OK -- but we're like 40 minutes into the damn movie by the time that happens. And I'm not even listing that plot point as a "spoiler" because honestly, if you can't figure out that's what was going to happen in the movie you have to go back to movie watching school. Plus, it's on the DVD box.
But the plot went off in a lot of different, and unresolved, directions. There was even a moment where the big, bad, evil, boss suggested that the two main Repo Men go... freelance? Or something. So that they're hunting down the underground of people who have "past due" organs in their bodies and are trying to escape to somewhere their organs can't be repossessed. No no no no no. Do not have spurious dialog in your movie. Just don't. And keep the movie on track.
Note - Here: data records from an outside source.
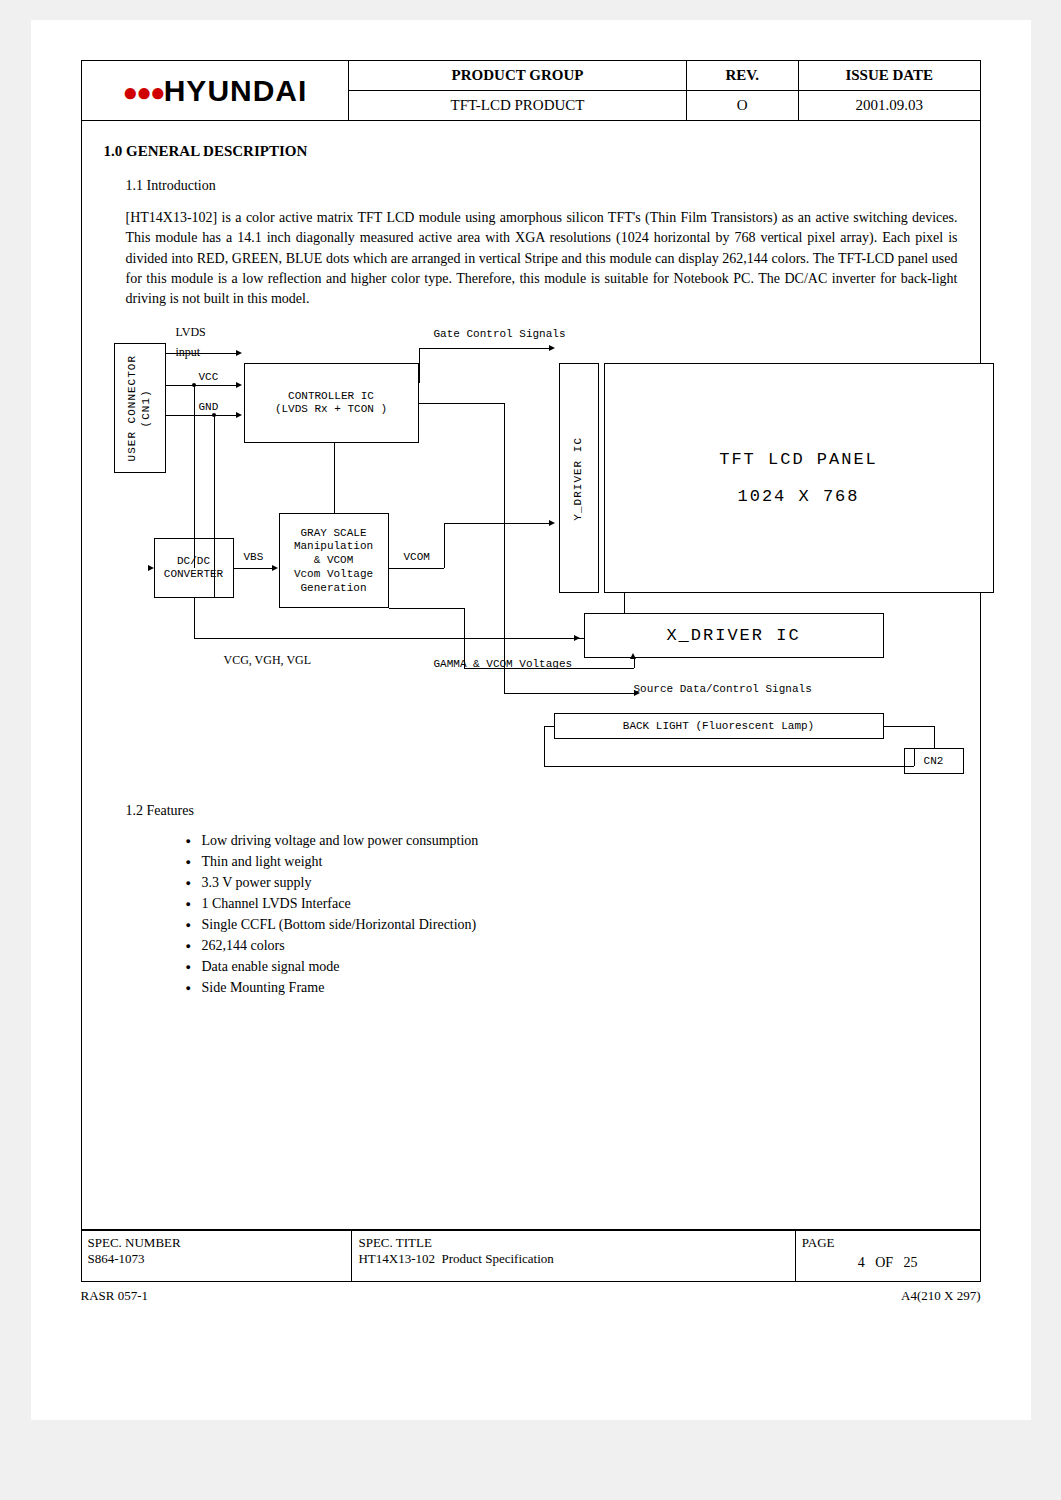| ●●● HYUNDAI | PRODUCT GROUP | REV. | ISSUE DATE |
| TFT-LCD PRODUCT | O | 2001.09.03 |
1.0 GENERAL DESCRIPTION
1.1 Introduction
[HT14X13-102] is a color active matrix TFT LCD module using amorphous silicon TFT's (Thin Film Transistors) as an active switching devices. This module has a 14.1 inch diagonally measured active area with XGA resolutions (1024 horizontal by 768 vertical pixel array). Each pixel is divided into RED, GREEN, BLUE dots which are arranged in vertical Stripe and this module can display 262,144 colors. The TFT-LCD panel used for this module is a low reflection and higher color type. Therefore, this module is suitable for Notebook PC. The DC/AC inverter for back-light driving is not built in this model.
USER CONNECTOR
(CN1)
CONTROLLER IC
(LVDS Rx + TCON )
Y_DRIVER IC
TFT LCD PANEL
1024 X 768
X_DRIVER IC
DC/DC
CONVERTER
GRAY SCALE
Manipulation
& VCOM
Vcom Voltage
Generation
BACK LIGHT (Fluorescent Lamp)
CN2
LVDS
input
VCC
GND
Gate Control Signals
VBS
VCOM
VCG, VGH, VGL
GAMMA & VCOM Voltages
Source Data/Control Signals
1.2 Features
Low driving voltage and low power consumption
Thin and light weight
3.3 V power supply
1 Channel LVDS Interface
Single CCFL (Bottom side/Horizontal Direction)
262,144 colors
Data enable signal mode
Side Mounting Frame
| SPEC. NUMBER S864-1073 | SPEC. TITLE HT14X13-102 Product Specification | PAGE 4 OF 25 |
RASR 057-1 A4(210 X 297)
That concept went nowhere. Maybe it was from an earlier draft of the screenplay. But the shooting screenplay needed about 50 pages ripped out of it.
Somebody needs Blake Snyder's Beat Sheet calculator. And I'd say the writers, the director, the editor, and most of all the damn producers of this movie are the ones who need it.
Don't get me started on the music choices.
Furthermore, why does he get into a knife fight with a dozen dudes when he has two perfectly serviceable sidearms sitting on the floor that he has to step over to get into the knife fight?

2 comments:

joe said...

Libby and I just watched it for the first time, recently. I agree with you about the wife/kid "junk." The twist at the end was great. That knife fight was a complete rip-off of the famous scene in Oldboy.

Andrew Bellware said...

What makes me so complainy about the movie is that it was so freaking close to being good.